Note: Adapted from "La Bonne Cuisine de Madame E. Saint-Ange." Three-quart charlotte molds are available from Ambassador Fine Foods in Van Nuys, (818) 787-2000; www.culinary-direct.com; and www.bridgekitchenware.com. Or you may use a 7-inch springform pan.
1 vanilla bean
6 tablespoons sugar
Cut the vanilla bean into extremely small pieces with scissors. Put the vanilla bean pieces and 3 tablespoons sugar in a mortar. Crush together with a pestle. Strain through a fine sieve, add another 3 tablespoons sugar and repeat the process.

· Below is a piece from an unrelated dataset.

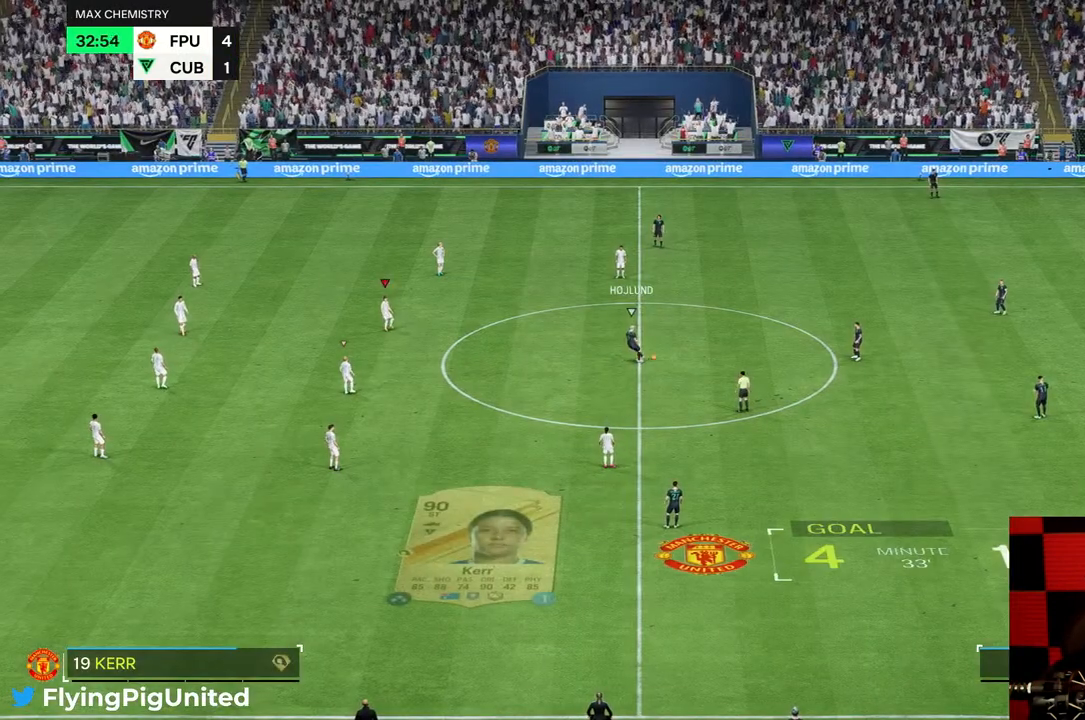
{"buttons": [], "left_stick": "center", "right_stick": "center", "events": [[83, "left_stick", "left"], [150, "R1", "down"], [200, "left_stick", "center"], [217, "R1", "up"], [317, "left_stick", "left"], [500, "left_stick", "center"]]}
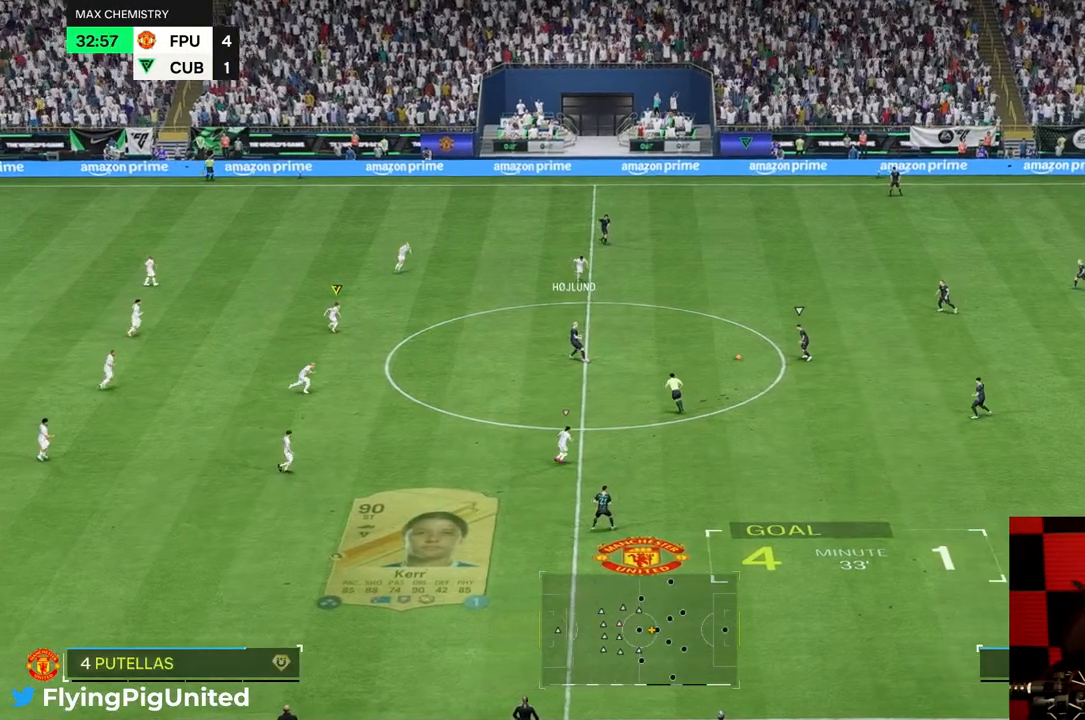
{"buttons": [], "left_stick": "right", "right_stick": "center", "events": [[100, "left_stick", "right"]]}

50 chestnuts (about 2 pounds)
1 1/3 cups superfine sugar
5 eggs, separated
A good pinch of powdered vanilla
3/4 cup plus 2 tablespoons (1 3/4 sticks) butter, softened, plus more for the pan
1. Make a cut around the perimeter of each chestnut shell and plunge them into boiling water for 1 minute, then peel them.
2. Bring 2 cups of water to a boil and add the chestnuts. Reduce the heat to a simmer, cover and cook gently until the pulp is transparent when you cut into a chestnut, 25 to 30 minutes. Overcooking will allow the chestnuts to absorb too much liquid.
3. While the chestnuts are still burning hot, force them through a tamis or fine sieve, four to five at a time, collecting the puree in a bowl.
4. Mix the puree with a wooden spoon and stir in the sugar. It will melt and dilute the puree. Then add the egg yolks, one at a time, beating the puree vigorously as you go. Stir in the vanilla powder.
5. Beat the butter until it is soft and creamy and beat that into the batter.
6. Butter a charlotte mold. Heat oven to 350 degrees.
7. Whisk the egg whites to firm peaks. Using a spatula, thoroughly mix one-fourth of them into the batter. Spread the remaining whites on top of the batter and then fold them together: Cut into the whole mixture with the spatula, so that you pass under the mass, turning it and placing it over the whites. Turn the bowl and repeat until the batter and whites are thoroughly mixed together. You must do this with large, generous gestures, measured yet swift, going out from the middle to the edges, continually turning the bowl on the table.